I want to test the following hypothesis: investing in 10 stocks chosen randomly from the S&P 500 Index has a similar return to the S&P 500 Index as a whole.

I'm interested in long-term effects, so one quote per stock per year would be sufficient. Some kind of server that I could programmatically query for the closing price of a ticker symbol on a certain date would be awesome.

Go to Yahoo quotes, then go to any quote, then go down to where it says “download to spreadsheet” and then look at the link.

You can adjust the parameters for dates and ticker, amongst other things.

I’ve used that for data feed stuff many times.

Also note that you can put in today’s date for the more recent date, and then a date like 50 years previous (although I would go more 10-20), and it will get that much data if it can, otherwise it errs on giving you what it does have.

If you just go to the historical quotes from another page on that stock, you’ll see what the maximum range is for that security.

Neat. I found a Python script that someone else wrote to download all of the data (from Yahoo) for a list of ticker symbols.

Isn’t your hypothesis here just “random sampling is a valid polling tactic”? If you chose 500 random samples from the S&P, they’d perform exactly like the S&P. If you drop 1, it’ll just be nearly exactly as you’ve introduced some randomness.
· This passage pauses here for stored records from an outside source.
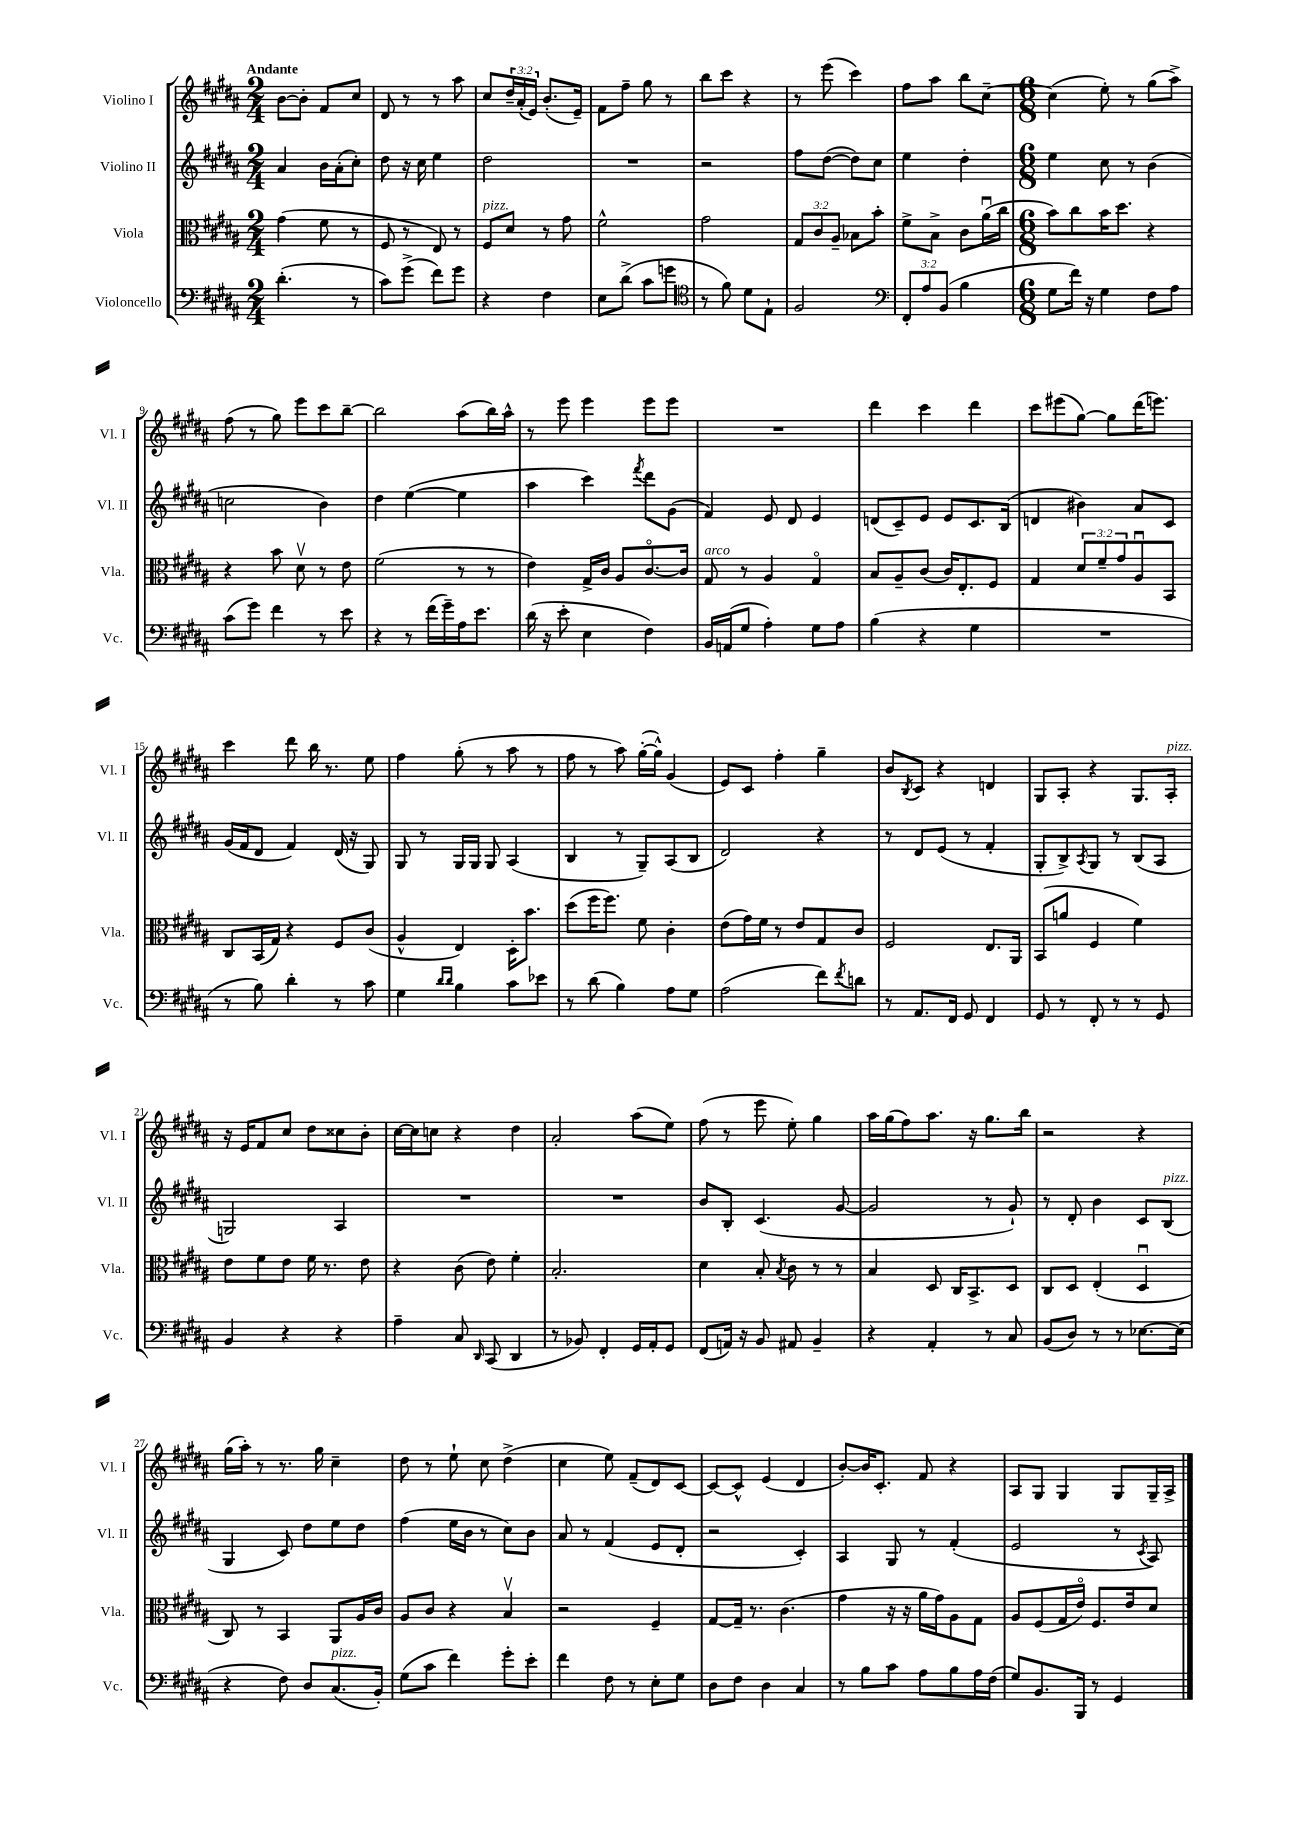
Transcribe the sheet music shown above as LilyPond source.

<<
\new StaffGroup <<
\new Staff = "s0" \with { instrumentName = "Violino I" shortInstrumentName = "Vl. I" } {
    \clef treble \key b \major \numericTimeSignature \time 2/4 \override Staff.TupletNumber.text = #tuplet-number::calc-fraction-text \tempo "Andante"
    b'8~ b'8-. fis'8 cis''8 |
    dis'8 r8 r8 ais''8 |
    cis''8 \tuplet 3/2 { dis''16-- ais'16-.( e'16) } b'8.-.( e'16--) |
    fis'8 fis''8-- gis''8 r8 |
    b''8 cis'''8 r4 |
    r8 e'''8( cis'''4) |
    fis''8 ais''8 b''8 cis''8~-- |
    \numericTimeSignature \time 6/8 cis''4( e''8-.) r8 gis''8( ais''8->) |
    fis''8( r8 gis''8) e'''8 cis'''8 b''8~-- |
    b''2 ais''8( b''16) ais''16-^ |
    r8 e'''8 e'''4 e'''8 e'''8 |
    R2. |
    dis'''4 cis'''4 dis'''4 |
    cis'''8 eis'''8( gis''8~) gis''8 dis'''16( e'''8.) |
    cis'''4 dis'''8 b''16 r8. e''8 |
    fis''4 gis''8-.( r8 ais''8 r8 |
    fis''8 r8 ais''8) gis''16~-.( gis''16-^) gis'4( |
    e'8) cis'8 fis''4-. gis''4-- |
    b'8 \acciaccatura { b8 } cis'8 r4 d'4 |
    gis8 ais8-. r4 gis8. ais16-.^\markup { \italic "pizz." } |
    r16 e'16 fis'8 cis''8 dis''8 cisis''8 b'8-. |
    cis''16~ cis''16 c''8 r4 dis''4 |
    ais'2-. ais''8( e''8) |
    fis''8( r8 e'''8 e''8-.) gis''4 |
    ais''16 gis''16( fis''8) ais''8. r16 gis''8. b''16 |
    r2 r4 |
    gis''16( ais''16-.) r8 r8. gis''16 cis''4-- |
    dis''8 r8 e''8-! cis''8 dis''4->( |
    cis''4 e''8) fis'8--( dis'8) cis'8~ |
    cis'8~ cis'8-^ e'4( dis'4 |
    b'8~-.) b'16 cis'8.-. fis'8 r4 |
    ais8 gis8 gis4 gis8 gis16-- ais16-> \bar "|." |
}
\new Staff = "s1" \with { instrumentName = "Violino II" shortInstrumentName = "Vl. II" } {
    \clef treble \key b \major \numericTimeSignature \time 2/4
    ais'4 b'16 ais'16-.( cis''8-.) |
    dis''8 r16 cis''16 e''4 |
    dis''2 |
    R2 |
    r2 |
    fis''8 dis''8~( dis''8) cis''8 |
    e''4 dis''4-. |
    \numericTimeSignature \time 6/8 e''4 cis''8 r8 b'4( |
    c''2 b'4) |
    dis''4 e''4~( e''4 |
    ais''4 cis'''4) \acciaccatura { fis'''8 } dis'''8 gis'8( |
    fis'4) e'8 dis'8 e'4 |
    d'8( cis'8--) e'8 e'8 cis'8. b16( |
    d'4 bis'4) ais'8 cis'8 |
    gis'16( fis'16 dis'8 fis'4) dis'16( r16 gis8) |
    gis8 r8 gis16 gis16 gis8 ais4( |
    b4 r8 gis8--) ais8( b8 |
    dis'2) r4 |
    r8 dis'8 e'8( r8 fis'4-. |
    gis8-. b8->) \acciaccatura { ais8 } gis8 r8 b8( ais8 |
    g2) ais4 |
    R2. |
    R2. |
    b'8 b8-. cis'4.( gis'8~ |
    gis'2 r8 gis'8-!) |
    r8 dis'8-. b'4 cis'8 b8^\markup { \italic "pizz." }( |
    gis4 cis'8) dis''8 e''8 dis''8 |
    fis''4( e''16 b'16 r8 cis''8) b'8 |
    ais'8 r8 fis'4( e'8 dis'8-. |
    r2 cis'4-.) |
    ais4 gis8 r8 fis'4-.( |
    e'2 r8 \acciaccatura { cis'8 } ais8) \bar "|." |
}
\new Staff = "s2" \with { instrumentName = "Viola" shortInstrumentName = "Vla." } {
    \clef alto \key b \major \numericTimeSignature \time 2/4 \override Staff.TupletNumber.text = #tuplet-number::calc-fraction-text
    gis'4( fis'8 r8 |
    fis8 r8 e8) r8 |
    fis8^\markup { \italic "pizz." } dis'8 r8 gis'8 |
    fis'2-^ |
    gis'2 |
    \tuplet 3/2 { gis8 cis'8 ais8-- } bes8 b'8-. |
    fis'8-> b8-> cis'8 ais'16\downbow( cis''16 |
    \numericTimeSignature \time 6/8 b'8) cis''8 b'16 dis''8. r4 |
    r4 b'8 dis'8\upbow r8 e'8 |
    fis'2( r8 r8 |
    e'4) gis16-> cis'16 ais8 cis'8.~\flageolet cis'16 |
    gis8^\markup { \italic "arco" } r8 ais4 gis4\flageolet |
    b8 ais8-- cis'8( cis'16) e8.-. fis8 |
    gis4 \tuplet 3/2 { dis'8 fis'8-- gis'8 } ais8\downbow b,8 |
    cis8 b,16( gis16) r4 fis8 cis'8( |
    ais4-^ e4) dis16-. b'8. |
    dis''8( fis''16 fis''8.) fis'8 cis'4-. |
    e'8( gis'16) fis'16 r8 e'8 gis8 cis'8 |
    fis2 e8. ais,16 |
    b,8( a'8 fis4 fis'4) |
    e'8 fis'8 e'8 fis'16 r8. e'8 |
    r4 cis'8( e'8) fis'4-. |
    b2.-. |
    dis'4 b8-. \acciaccatura { b8 } cis'8 r8 r8 |
    b4 dis8 cis16 b,8.-> dis8 |
    cis8 dis8 e4-.( dis4\downbow |
    cis8) r8 b,4 ais,8 ais16 cis'16 |
    ais8 cis'8 r4 b4\upbow |
    r2 fis4-- |
    gis8~ gis16-- r8. cis'4.( |
    gis'4 r16 r16 ais'16 gis'16) ais8 gis8 |
    ais8 fis8( gis16 e'16\flageolet) fis8. e'16 dis'8 \bar "|." |
}
\new Staff = "s3" \with { instrumentName = "Violoncello" shortInstrumentName = "Vc." } {
    \clef bass \key b \major \numericTimeSignature \time 2/4 \override Staff.TupletNumber.text = #tuplet-number::calc-fraction-text
    dis'4.-.( r8 |
    cis'8) gis'8->( fis'8) gis'8 |
    r4 fis4 |
    e8 dis'8->( cis'8 g'8 |
    \clef tenor r8 fis'8) dis'8 e8-! |
    fis2 |
    \clef bass \tuplet 3/2 { fis,8-. ais8 b,8( } b4 |
    \numericTimeSignature \time 6/8 gis8 fis'16) r16 gis4 fis8 ais8 |
    cis'8( gis'8) fis'4 r8 e'8 |
    r4 r8 fis'16( gis'16--) ais16 e'8. |
    dis'16( r16 e'8-. e4 fis4) |
    b,16 a,16( gis8 ais4-.) gis8 ais8 |
    b4( r4 gis4 |
    R2. |
    r8 b8) dis'4-. r8 cis'8 |
    gis4 \grace { dis'16 dis'16 } b4 cis'8 ees'8 |
    r8 dis'8( b4) ais8 gis8 |
    ais2( fis'8) \acciaccatura { fis'8 } d'8 |
    r8 ais,8. fis,16 gis,8 fis,4 |
    gis,8 r8 fis,8-. r8 r8 gis,8 |
    b,4 r4 r4 |
    ais4-- cis8 \grace { dis,16 } cis,8( dis,4 |
    r8 bes,8) fis,4-. gis,16 ais,16-. gis,8 |
    fis,8( a,16) r16 b,8 ais,8 b,4-- |
    r4 ais,4-. r8 cis8 |
    b,8( dis8) r8 r8 ees8.~ ees16( |
    r4 fis8) dis8 cis8.^\markup { \italic "pizz." }( b,16-.) |
    gis8( cis'8 fis'4) gis'8-. e'8-. |
    fis'4 fis8 r8 e8-. gis8 |
    dis8 fis8 dis4 cis4 |
    r8 b8 cis'8 ais8 b8 ais16 fis16( |
    gis8) b,8. b,,16 r8 gis,4 \bar "|." |
}
>>
>>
Induct down to 10 and you’ve just got a higher error rate as the random group clusters towards one end of the profitability scale (that is only known in hindsight of course), but you haven’t changed the core activity of random sampling.

I think it is more precisely a central limit theorem kind of thing [law of large numbers, maybe].

See my other response.

You’re right that this is a sampling problem.

Another way of phrasing my question is this: how many stocks do I need to sample in order to get the error rate satisfactorily low?

I suppose another way I could tackle the problem would be to study the distribution of changes in value of the S&P 500 stocks.

Here’s a plot I just made of the percentage change in the S&P stocks from a year ago today, along with fits to normal and logistic distributions:

That’s close enough to a normal distribution for me. Standard deviation is around 20 percentage points, so the average of 10 stocks should have a standard deviation of 20/sqrt(10) = 6.3 percentage points.

Tweak

The standard deviation of the mean of your ten stocks from the mean of the S&P 500 will be about 6 percentage points. The actual standard deviation of your outcomes will be sqrt(20^2 + 6^2) [which, in and of itself isn’t quite right, but closer], which is like 21%.

Re: Tweak

The 20 percentage points I computed was the variance of all the S&P stocks around the mean of the S&P stocks over one year. The variance of the mean between one year and another is a completely different ball of wax. The actual standard deviation of the outcomes would be sqrt(X^2 + 6^2) but I haven’t tried to estimate X.

Re: Tweak

I think we agree. There is a mean and standard deviation for the underlying distro [all S&P500 stocks], and then there is a standard deviation for your sample means with respect to the S&P500 mean, governed by the Central Limit Theorem. The sum [L

_{2}-norm] of those two standard deviations gives your the standard deviation of your sample outcomes [but not exactly, because, I think there is some consideration because the values aren’t independent].As far as year-over-year, if you are choosing randomly, I think that your sample distribution will be stationary with respect to the S&P500 distro. Actually predicting the S&P500 movements, well, good luck.